Because this study's data is from 2009, some of the current religious conflicts are not reflected in the data. Grim said this information, however, gives context for current events.
For example, the report shows how government restrictions were increasing in the Middle East and North Africa before the Arab Spring uprisings. "It gives some indication of the pressures that people were under in that region — at least from government on religion. We are not saying the rise in restrictions was the cause of the protests, but it certainly was a part of the context," Grim said. "Egypt, in particular, had an increase in government restrictions on religion during this period."
The largest increases in social hostility took place in Europe, Grim said. "Much of the hostilities in Europe are attributable to the difficulties of societies adapting to the new and growing Muslim minorities in their countries." This gives a background for the July shooting rampage that took 77 lives in Norway.
Pew found that Christians were harassed in 130 countries, Muslims in 117 countries and Jews in 75 countries. Hindus and Buddhists, who are less spread throughout the world, were harassed in 27 and 16 countries, respectively.
Michael K. Young, president of the University of Washington, served in the George H.W. Bush administration during 2003 and 2004 as chairman of the United States Commission on International Religious Freedom. The commission monitors the state of religious freedom around the world.
"Our role was to encourage the government to designate countries that were problematic in this area," Young said. "And we encouraged members of Congress — who often would do it — to call those ambassadors from countries that were having those problems and have hearings about it."

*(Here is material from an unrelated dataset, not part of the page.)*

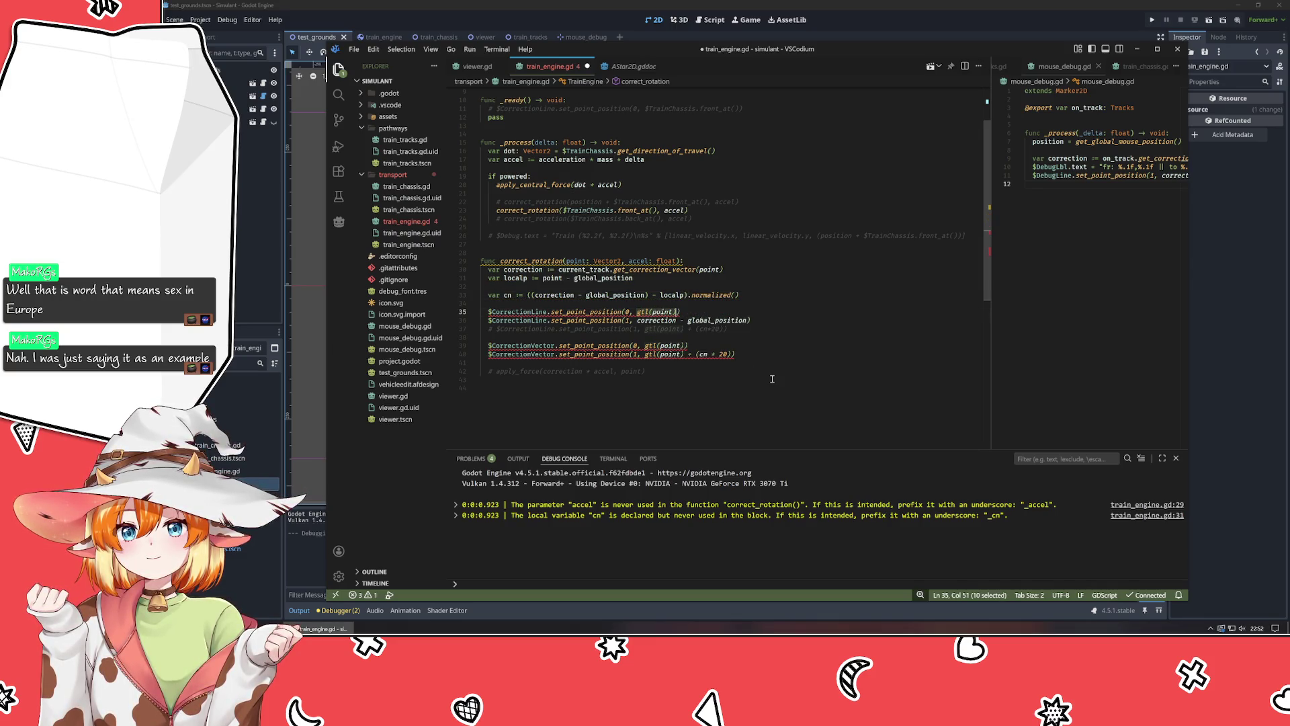
{"action": "type", "text": "local"}
{"action": "key", "text": "Return"}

Young said many of the countries that have problems with religious freedom are also countries that receive substantial foreign aid from the United States. But, he said, aid isn't currently being used as a reward to encourage change. It also isn't being used to help foster structures inside other governments to advance religious freedom.
To Young, religious freedom is one of the essential elements of a working democracy.
"There is a whole range of protections that are needed to encircle democracy in structures and institutions that ensure that democracy gives people choice and that it doesn't become just another way of restricting them," Young said. Giving people the right to vote is only part of the answer.
"So there are lots of things government can do. We act like we are powerless a lot of times, but we simply are not powerless. What we lack is will most of the time," Young said.
BEYOND THE NUMBERS
Robert T. Smith, Managing Director of the International Center for Law and Religion Studies at BYU's J. Reuben Clark Law School, values the Pew study for the way numbers help to make comparisons and track trends, but also looks at things that can't be measured. Different societies have different assumptions at play.
"What I think is probably impossible to measure, but I think is really significant, is the general attitudes of society that put pressure on people and affects them in their daily lives," Smith said. "If, for example, somebody converts to a religion, and as a result their job or some other government benefit is put into jeopardy, that is significant social pressure." But other pressures are more subtle, such as family pressure on someone who wants to convert to another religion. In most societies there will be pressure, but in some cultures defying parents would make someone an outcast from society. "That is not exactly a legal issue," Smith said. "And it is even questionable what the responsibility of government would be for those kinds of societal norms."
The center at BYU works in a different sphere to improve religious freedom. The approach isn't government-to-government, but more person to person.